Ryan Adams – 1989 (2015)
El pop industrial americano es una perfecta pieza de diseño. Literalmente. Hacen falta dos docenas de letristas, compositores y técnicos de sonidos para conseguir que cada canción suene exactamente como debe sonar. Y si bien eso deja poco o ningún sitio para la personalidad, el alma o cualquier forma de arte, no es eso para lo que sirve el pop. El pop (industrial) atiende a condiciones comerciales. Al algoritmo del gusto medio. Y o se cumple o no tiene propósito.

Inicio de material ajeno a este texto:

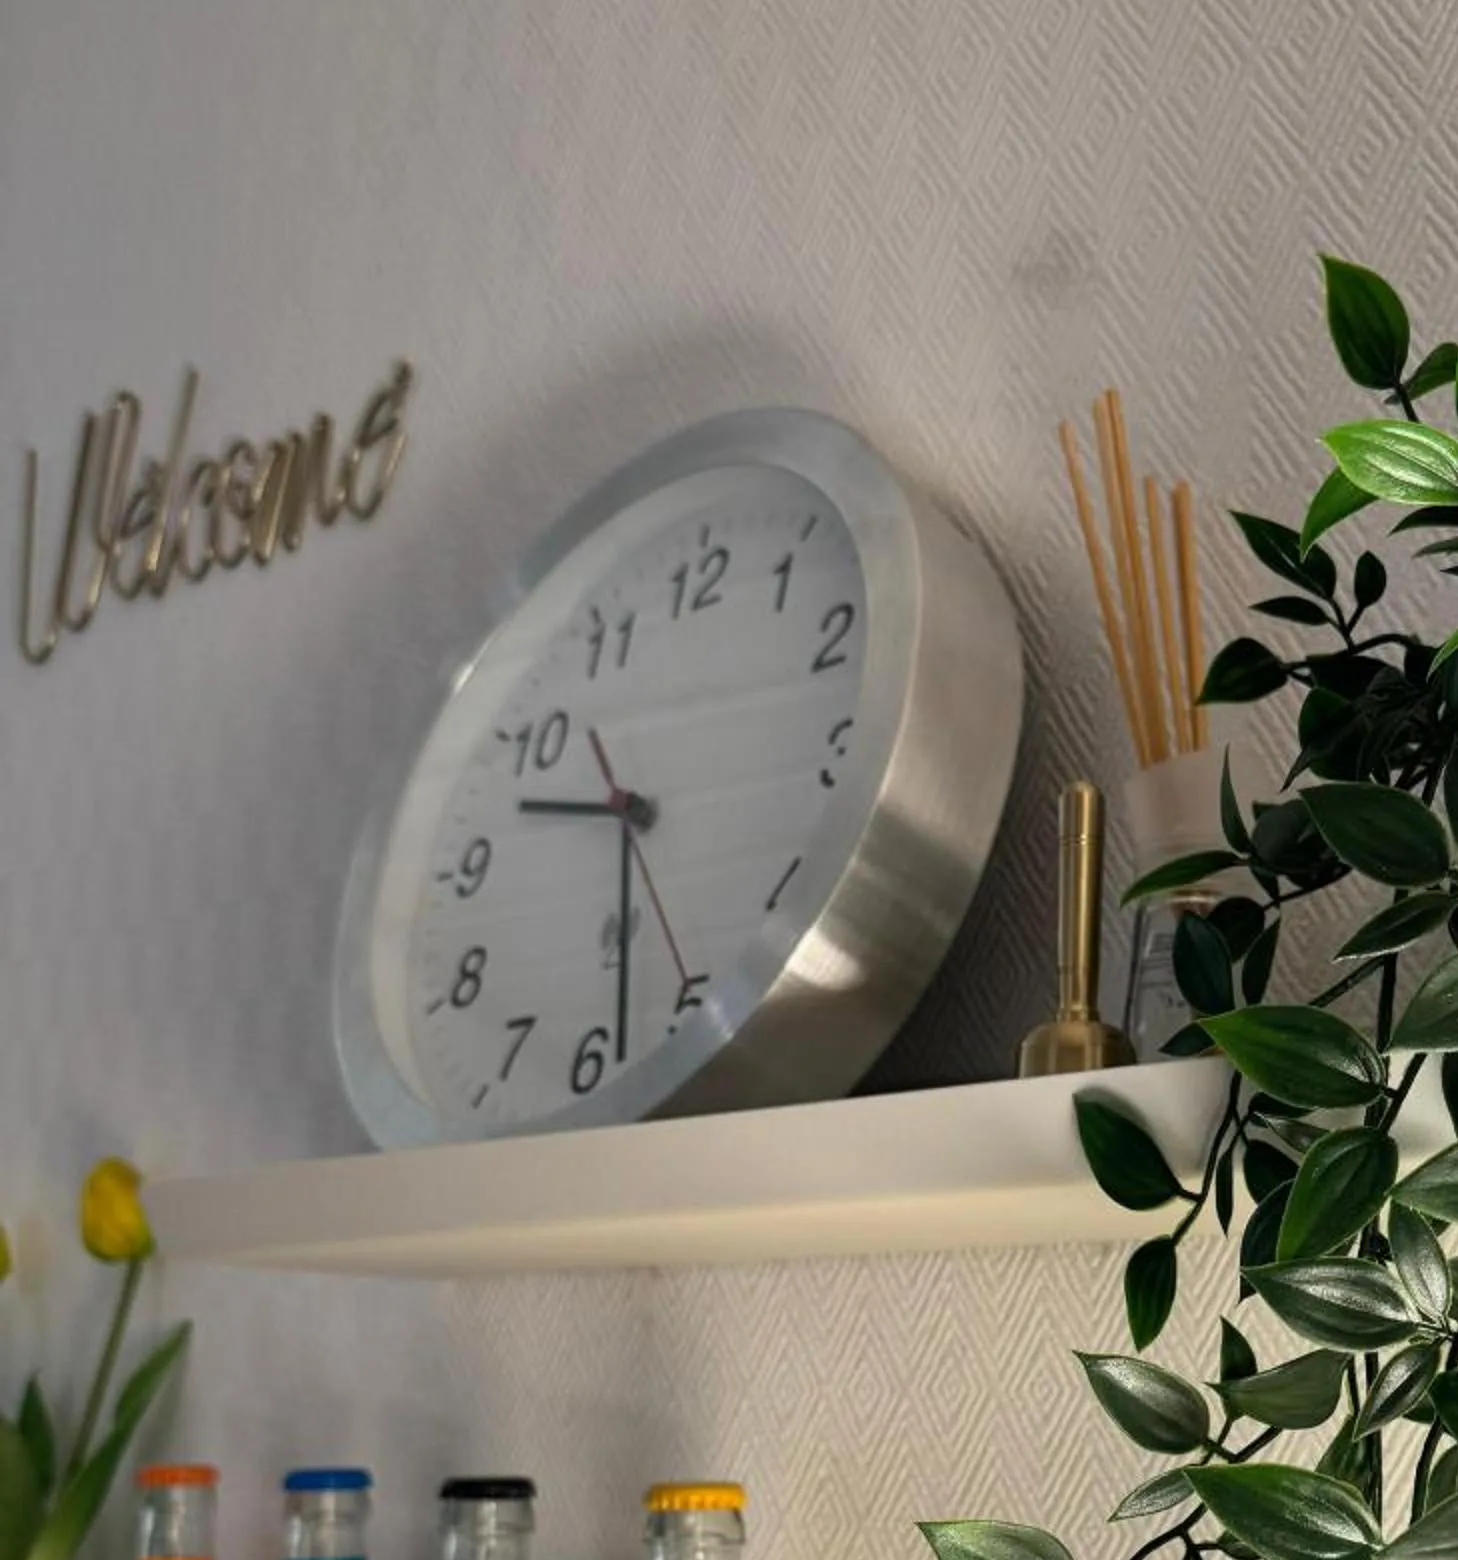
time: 9:28
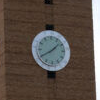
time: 1:40
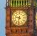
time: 9:32
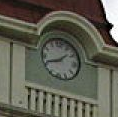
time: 1:41
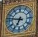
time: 6:47
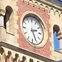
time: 2:26
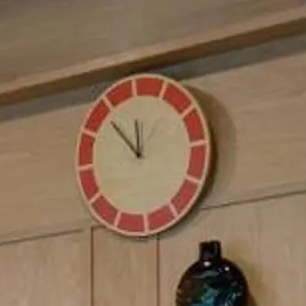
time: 11:53
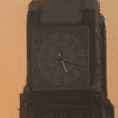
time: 5:18
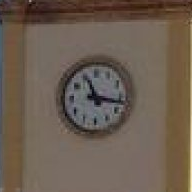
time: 11:16
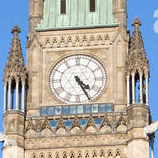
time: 4:25
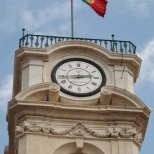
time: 2:43
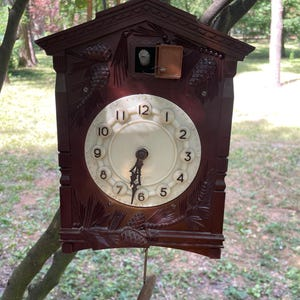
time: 6:31
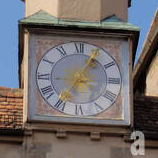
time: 7:05
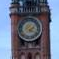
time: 1:18
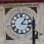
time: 1:16
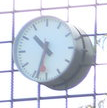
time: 10:33
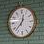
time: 12:37
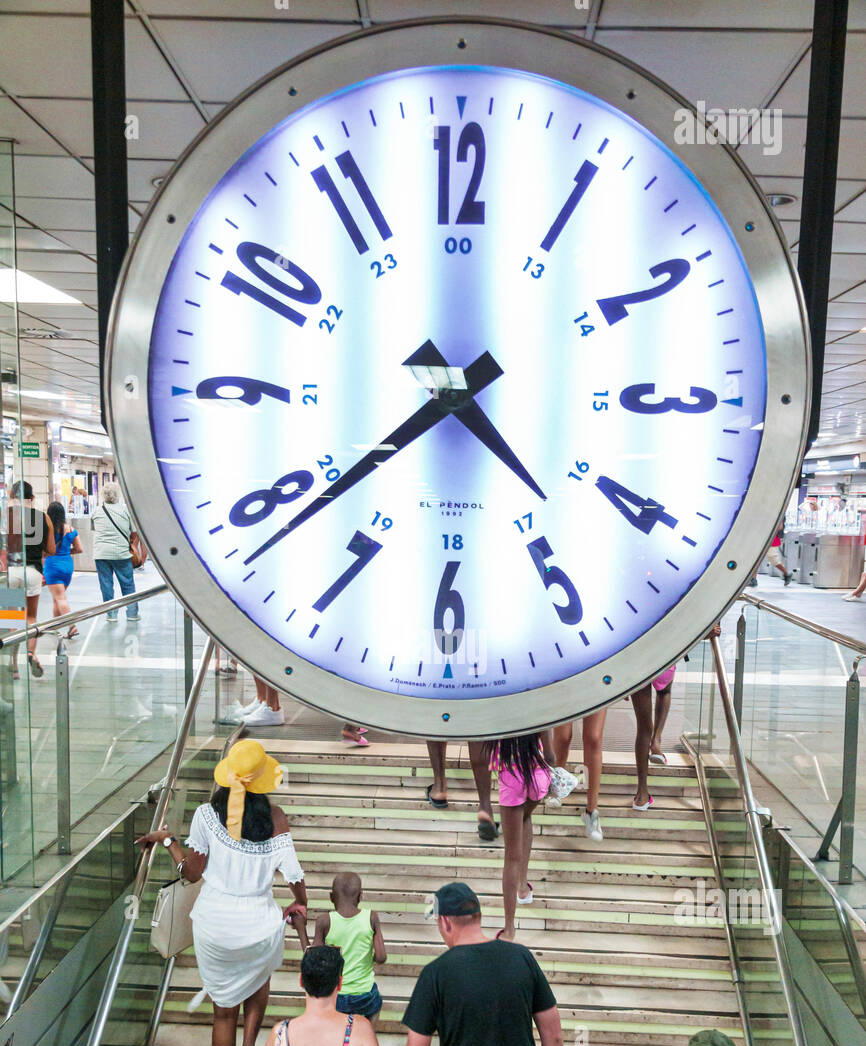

1989 es una obra de diseño industrial. Hecho para lucimiento de Taylor Swift, para encajar con su personalidad de chica dulce y cercana, pero con un punto peligroso, que te gustaría que fuera tu mejor amiga o la chica a la que arropas cuando llega borracha a casa trastabillando torpemente, sus canciones son tan exactas como efímeras. Cuando se acaban, cuando dejamos de escucharlas después de haber pasado un tiempo determinado, es imposible recordar absolutamente nada de las mismas. Son un ruido de fondo. Pop almibarado. Perfectos hits de radioformula, generadores de premios anuales, que carecen de la persistencia o la identidad que podría lograr la música real: anidar en el corazón de quien la escuche y no dejar hueco para el siguiente subproducto industrial.